Task brief: Arrange all of the lines below as a numbered list, leaving out any blank ones.

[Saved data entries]

━━━━━━━━━━━━━━━━━━━━

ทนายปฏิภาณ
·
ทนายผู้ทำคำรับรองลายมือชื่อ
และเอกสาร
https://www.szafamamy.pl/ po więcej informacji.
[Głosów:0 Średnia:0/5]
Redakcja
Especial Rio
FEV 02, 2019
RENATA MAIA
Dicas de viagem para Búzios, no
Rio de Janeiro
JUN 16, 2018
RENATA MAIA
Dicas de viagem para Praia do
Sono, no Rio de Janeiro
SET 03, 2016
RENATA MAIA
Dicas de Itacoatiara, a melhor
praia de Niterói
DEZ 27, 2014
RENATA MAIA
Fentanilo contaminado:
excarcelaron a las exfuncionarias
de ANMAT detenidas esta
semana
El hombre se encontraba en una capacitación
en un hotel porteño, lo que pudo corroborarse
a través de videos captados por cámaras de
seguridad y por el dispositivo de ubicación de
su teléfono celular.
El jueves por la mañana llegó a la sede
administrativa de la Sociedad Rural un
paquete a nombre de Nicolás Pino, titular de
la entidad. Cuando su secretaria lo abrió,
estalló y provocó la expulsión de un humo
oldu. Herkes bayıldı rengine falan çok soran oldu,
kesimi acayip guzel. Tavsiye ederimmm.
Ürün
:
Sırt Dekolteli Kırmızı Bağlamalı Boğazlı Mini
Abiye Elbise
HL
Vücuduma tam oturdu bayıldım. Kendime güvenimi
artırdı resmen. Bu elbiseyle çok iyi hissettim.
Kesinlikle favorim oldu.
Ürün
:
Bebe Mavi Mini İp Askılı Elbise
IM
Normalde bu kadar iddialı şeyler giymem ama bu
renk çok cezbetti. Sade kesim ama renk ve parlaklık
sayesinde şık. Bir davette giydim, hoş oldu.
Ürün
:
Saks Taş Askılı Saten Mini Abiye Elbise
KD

━━━━━━━━━━━━━━━━━━━━

Answer to the exercise:
1. ทนายปฏิภาณ
2. ·
3. ทนายผู้ทำคำรับรองลายมือชื่อ
4. และเอกสาร
5. https://www.szafamamy.pl/ po więcej informacji.
6. [Głosów:0 Średnia:0/5]
7. Redakcja
8. Especial Rio
9. FEV 02, 2019
10. RENATA MAIA
11. Dicas de viagem para Búzios, no
12. Rio de Janeiro
13. JUN 16, 2018
14. RENATA MAIA
15. Dicas de viagem para Praia do
16. Sono, no Rio de Janeiro
17. SET 03, 2016
18. RENATA MAIA
19. Dicas de Itacoatiara, a melhor
20. praia de Niterói
21. DEZ 27, 2014
22. RENATA MAIA
23. Fentanilo contaminado:
24. excarcelaron a las exfuncionarias
25. de ANMAT detenidas esta
26. semana
27. El hombre se encontraba en una capacitación
28. en un hotel porteño, lo que pudo corroborarse
29. a través de videos captados por cámaras de
30. seguridad y por el dispositivo de ubicación de
31. su teléfono celular.
32. El jueves por la mañana llegó a la sede
33. administrativa de la Sociedad Rural un
34. paquete a nombre de Nicolás Pino, titular de
35. la entidad. Cuando su secretaria lo abrió,
36. estalló y provocó la expulsión de un humo
37. oldu. Herkes bayıldı rengine falan çok soran oldu,
38. kesimi acayip guzel. Tavsiye ederimmm.
39. Ürün
40. :
41. Sırt Dekolteli Kırmızı Bağlamalı Boğazlı Mini
42. Abiye Elbise
43. HL
44. Vücuduma tam oturdu bayıldım. Kendime güvenimi
45. artırdı resmen. Bu elbiseyle çok iyi hissettim.
46. Kesinlikle favorim oldu.
47. Ürün
48. :
49. Bebe Mavi Mini İp Askılı Elbise
50. IM
51. Normalde bu kadar iddialı şeyler giymem ama bu
52. renk çok cezbetti. Sade kesim ama renk ve parlaklık
53. sayesinde şık. Bir davette giydim, hoş oldu.
54. Ürün
55. :
56. Saks Taş Askılı Saten Mini Abiye Elbise
57. KD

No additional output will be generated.